Joss Winn (Technology Officer) works in the Centre for Educational Research and Development (CERD). He’s currently Project Manager of Total ReCal and was Project Manager on the JISCPress and ChemistryFM projects, as well as Project Officer on the JISC-funded LIROLEM project. CERD led the Learning Landscapes project and Joss will ensure that the work of this proposed project is understood within the wider context of its benefits to research, teaching and learning. He will manage the project and co-ordinate the work of Alex and Nick.

Engagement with the Community

Alex, Nick and Joss regularly attend JISC workshops and conferences and look forward to discussing their experience on this project and other related work they have done. As with previous JISC-funded projects, we will make heavy use of the project blog and Twitter to post ongoing reflections, solicit feedback and disseminate the project deliverables.

Our comparative case studies will provide an opportunity to formally discuss our work with at least one other HEI and the visual representation (poster) of the proposed data model will allow non-technical users, internal and external to the university, to understand the context of our work and its relevance to them.

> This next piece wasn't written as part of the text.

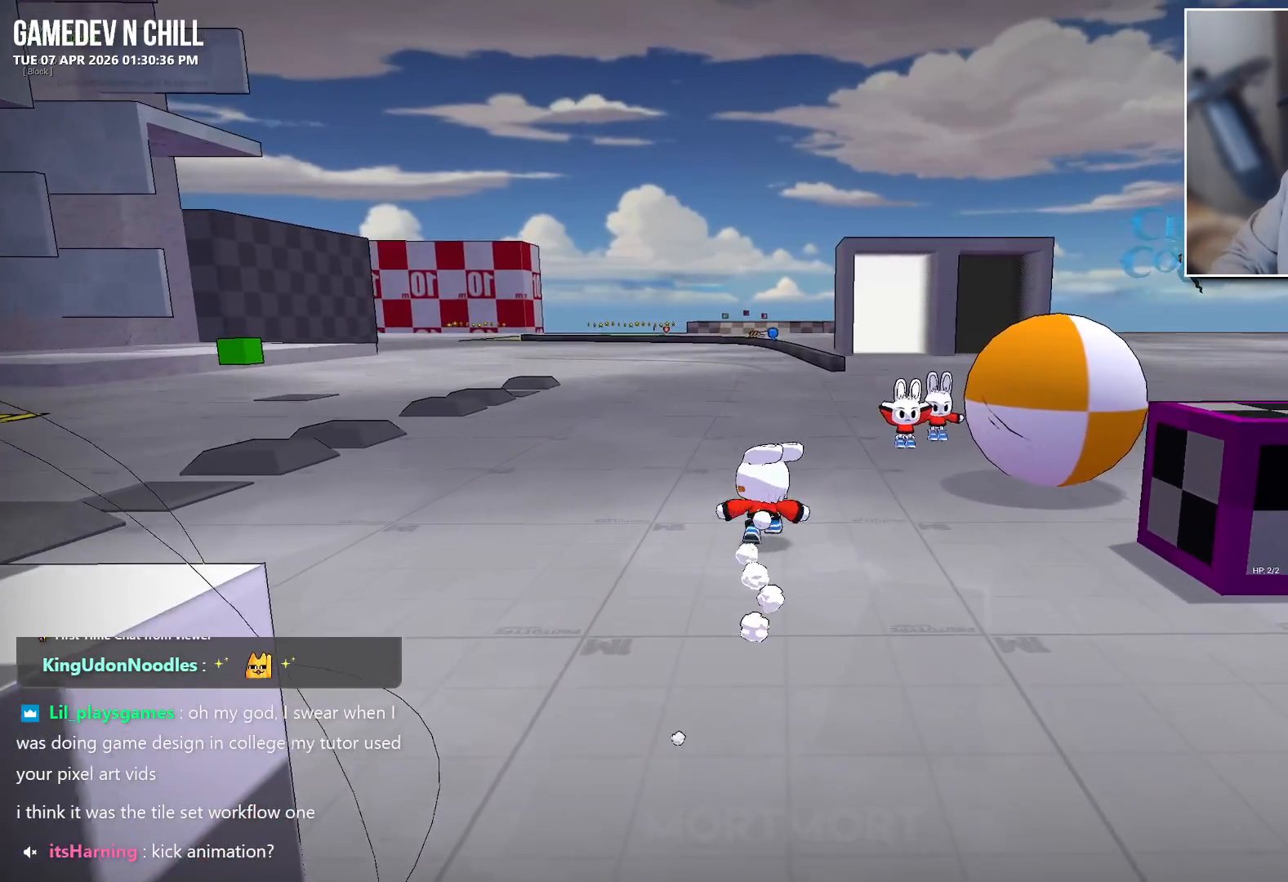
{"buttons": [], "left_stick": "center", "right_stick": "right", "events": [[17, "right_stick", "right"]]}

The prototype will also allow users both inside and outside the university to test our work and offer feedback via the project blog. As with other recent services, we encourage the re-use of our data.

IPR (Licensing for Content, Source Code and Data)

It’s quite simple: All documentation, including anonymised summaries of consultations, the data model, visual representations and blog posts, will be licensed under a CC-BY license. We’ll consult with OSSWatch to ensure an appropriate license is used for the prototyping data. The public benefits of this project are likely to be the incremental research outputs published on this blog.